--- What is needed ---
Reproduce verbatim the stretch of the Markov-process explanation below from "In particular, as" through "under the step.".

--- Excerpt ---
——————

Does recursively replacing $\frac1n$ by $\frac1n(\frac12+\dots+\frac1{n+1})$ really converge to $\frac1e$?
Consider the following random process:
- Start with a natural number $n_0$.
- Choose a new number $n_1$ from $\{2,3,\ldots,n_0+1\}$ uniformly at random.
- Choose a new number $n_2$ from $\{2,3,\ldots,n_1+1\}$ uniformly at random.
and repeat for however many steps. Your expression is ${\mathbb E}[1/n_k]$ - that is, it is the expected value of $1/{n_k}$. This is a Markov process and we can apply our typical analysis tools to it*.
In particular, as $k$ increases, irrespective of our starting position, the distribution of $n_k$ approaches a unique steady state distribution - that is, a distribution invariant under the step.
Let $p_m$ be the probability that, for large $k$ (i.e. in the limit), we have $n_k=m$. It must be a steady state in the sense that $$p_m=\sum_{\ell=m-1}^{\infty}\frac{1}{\ell}\cdot p_{\ell}$$ which just says that, if we started in this distribution, we would stay in it.

——————

--- Extracted data ---
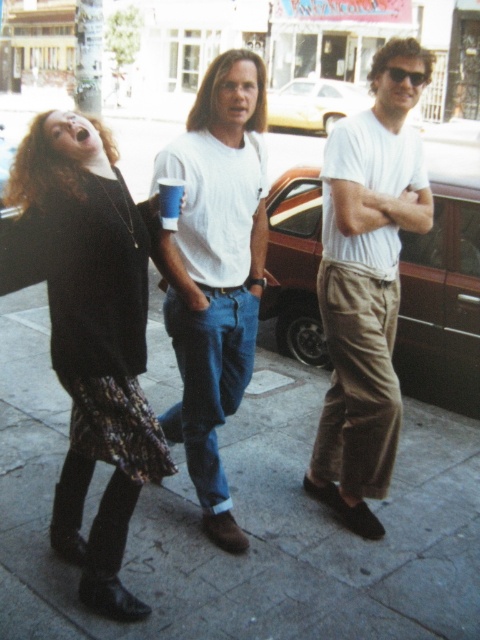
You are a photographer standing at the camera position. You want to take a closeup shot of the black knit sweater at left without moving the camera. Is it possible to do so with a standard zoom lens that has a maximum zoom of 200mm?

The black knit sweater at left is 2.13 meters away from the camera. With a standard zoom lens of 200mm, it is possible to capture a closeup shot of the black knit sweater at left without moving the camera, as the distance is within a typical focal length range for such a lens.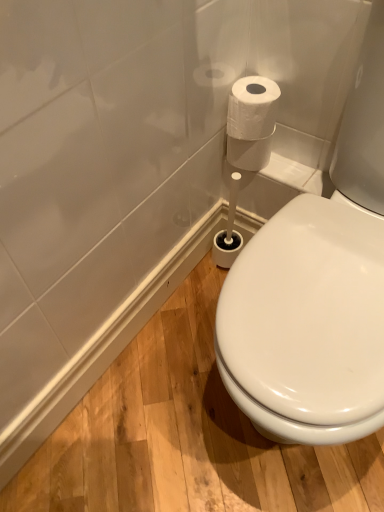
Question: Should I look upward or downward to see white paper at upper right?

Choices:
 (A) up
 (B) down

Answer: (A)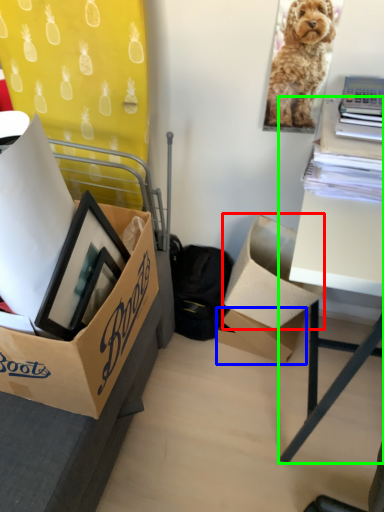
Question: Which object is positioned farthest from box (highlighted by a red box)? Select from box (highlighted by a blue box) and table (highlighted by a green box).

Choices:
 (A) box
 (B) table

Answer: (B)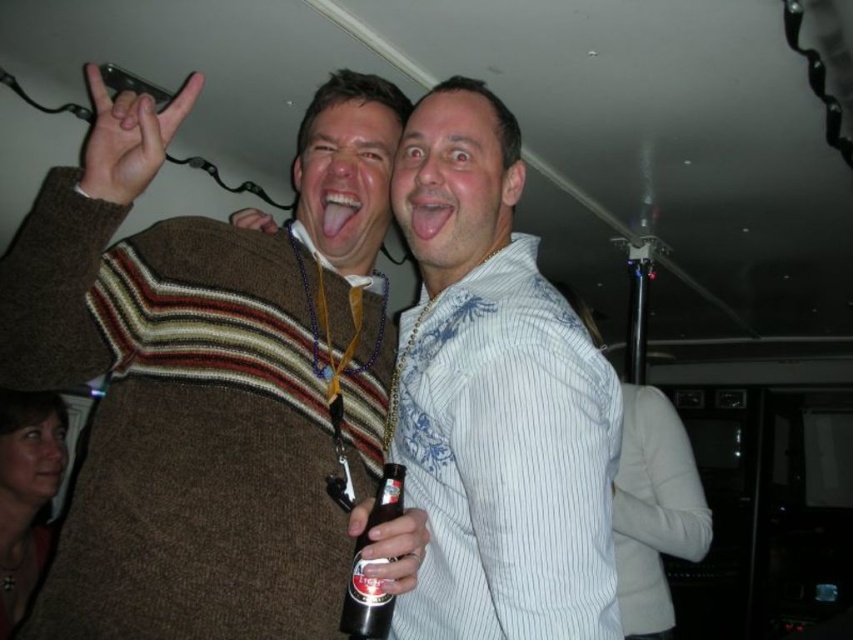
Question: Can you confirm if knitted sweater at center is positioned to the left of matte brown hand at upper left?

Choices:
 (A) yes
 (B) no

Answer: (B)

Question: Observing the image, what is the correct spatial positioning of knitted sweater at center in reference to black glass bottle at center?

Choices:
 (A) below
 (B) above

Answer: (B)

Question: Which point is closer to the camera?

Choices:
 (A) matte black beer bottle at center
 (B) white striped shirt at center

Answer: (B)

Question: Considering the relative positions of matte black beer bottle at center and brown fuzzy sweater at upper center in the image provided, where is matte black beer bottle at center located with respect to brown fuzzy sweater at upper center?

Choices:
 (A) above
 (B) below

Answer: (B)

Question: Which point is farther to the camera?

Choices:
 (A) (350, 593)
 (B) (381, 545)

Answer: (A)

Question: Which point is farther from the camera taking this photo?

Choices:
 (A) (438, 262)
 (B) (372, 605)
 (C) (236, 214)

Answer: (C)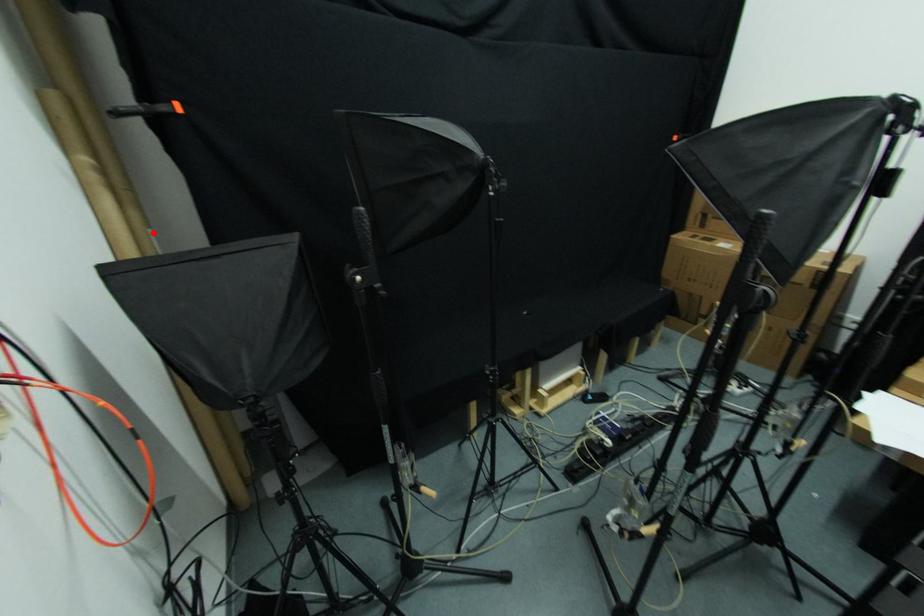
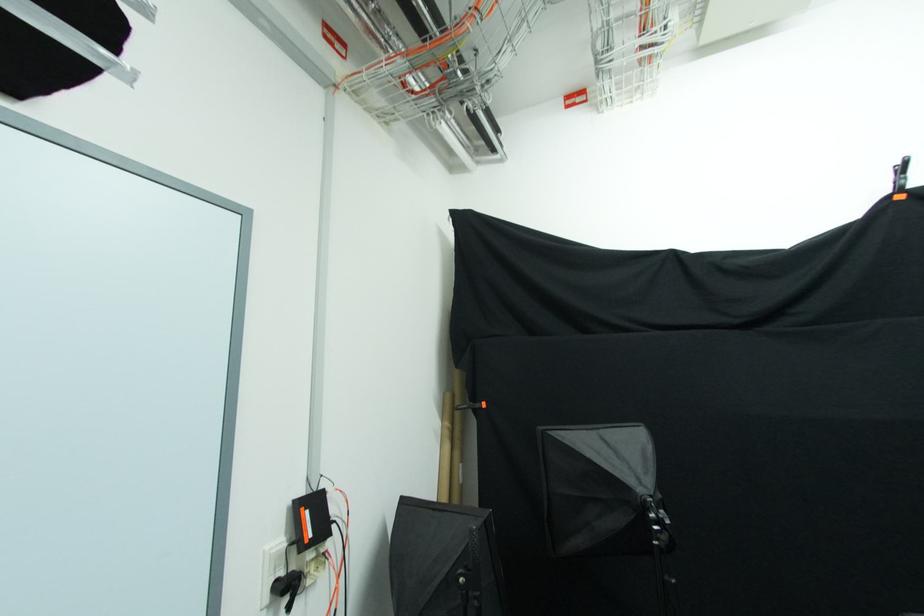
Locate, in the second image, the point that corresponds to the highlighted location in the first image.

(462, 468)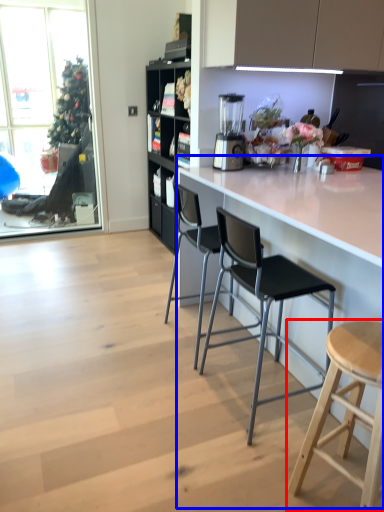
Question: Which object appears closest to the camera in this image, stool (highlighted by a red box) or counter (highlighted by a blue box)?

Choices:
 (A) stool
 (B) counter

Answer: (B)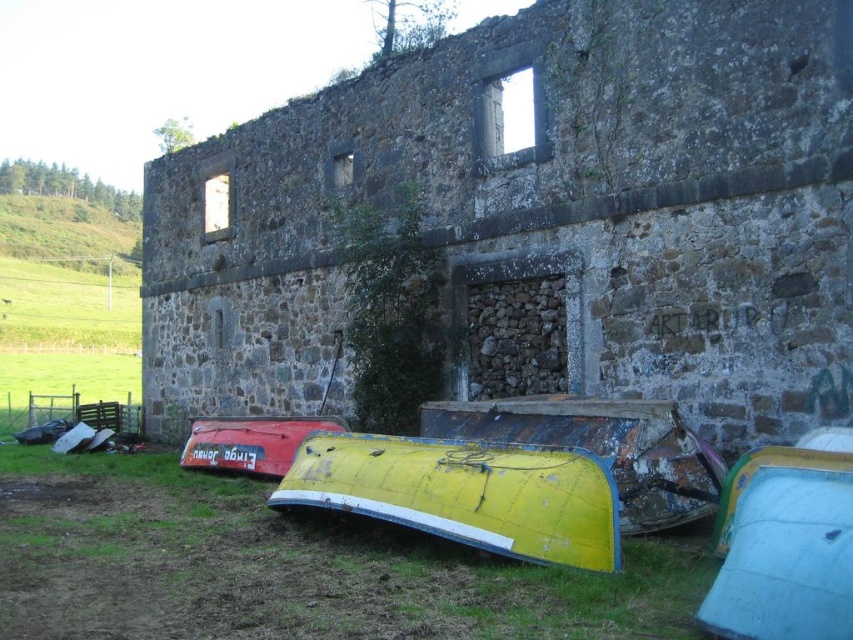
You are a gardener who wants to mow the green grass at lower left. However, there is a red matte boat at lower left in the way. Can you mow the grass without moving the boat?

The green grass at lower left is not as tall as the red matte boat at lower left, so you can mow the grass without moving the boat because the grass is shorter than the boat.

——————

--- The completed task ---
In particular, as $k$ increases, irrespective of our starting position, the distribution of $n_k$ approaches a unique steady state distribution - that is, a distribution invariant under the step.